For brevity, if $X$ is a tangent vector at some point $p$ of $M$, and if $\gamma$ is a path defined on some neighborhood of $0$ and satisfying $\gamma(0) = p$ and $\gamma'(0) = X$, say $\gamma$ is tangent to $X$.

On a smooth Riemannian manifold $(M, g)$, there is a natural notion of parallel transport (with respect to the metric) of a tangent vector $Y$ along a piecewise-$C^{1}$ path $\gamma$. Qualitatively:

The covariant derivative $D_{X}Y(p)$ measures the failure of $Y$ to agree (near $p$, along a path $\gamma$ tangent to $X$) with the parallel transport of $Y(p)$ along $\gamma$.

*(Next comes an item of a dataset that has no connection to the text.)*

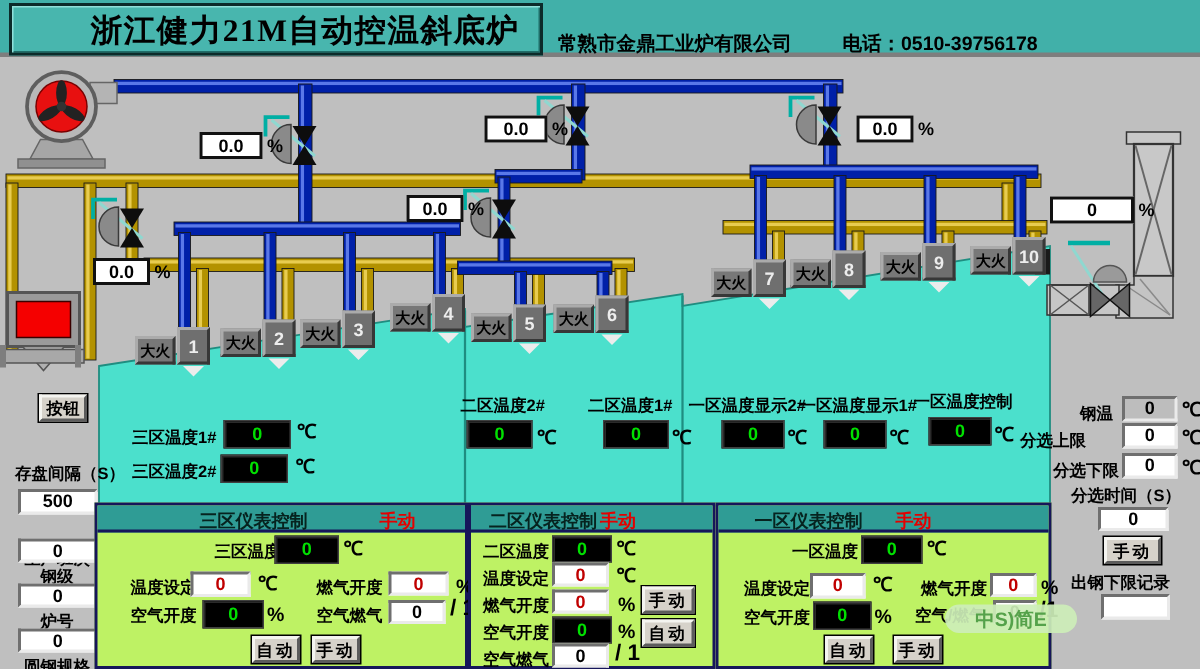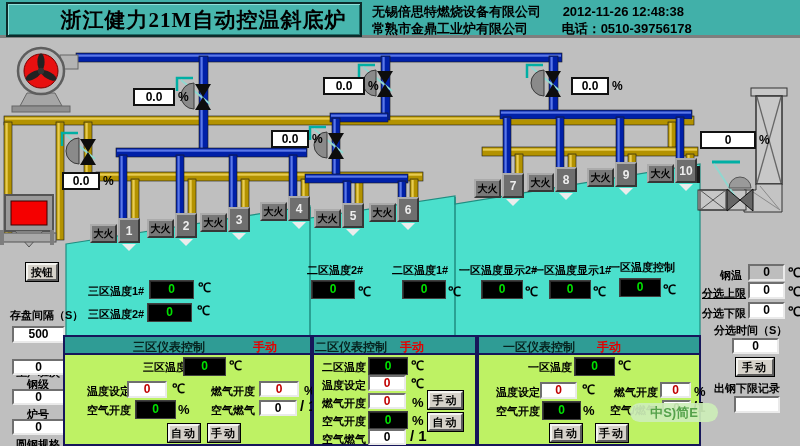"无锡倍思特燃烧设备有限公司 2012-11-26 12:48:38" div.hdr-line { html: <div> <b>无锡倍思特燃烧设备有限公司</b><span></span> <b>2012-11-26 12:48:38</b> </div> -> none }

Precisely, if $(\Basis_{j})_{j=1}^{n}$ is a frame at $p$, $X$ is a tangent vector at $p$, and $\gamma$ is tangent to $X$, there is a unique covariant-constant frame $(\Basis_{j})_{j=1}^{n}$ along $\gamma$, and consequently there exist uniquely-defined functions $Y^{j}$ such that
Y = \sum_{j=1}^{n} Y^{j} \Basis_{j}
along $\gamma$. Since $D_{X}\Basis_{j}(p) = 0$, the Leibniz rules gives
D_{X}Y = \sum_{j=1}^{n} dY^{j}(X)\, \Basis_{j}(p)
= \sum_{j=1}^{n} X(Y^{j})\, \Basis_{j}(p),
the vector of derivatives of the components of $Y$ with respect to a covariant-constant frame.

Particularly, $D_{X}Y = 0$ if and only if $X(Y^{j})(p) = 0$ for each $j$, if and only if $Y$ is covariant-constant to first order along $\gamma$ at $p$.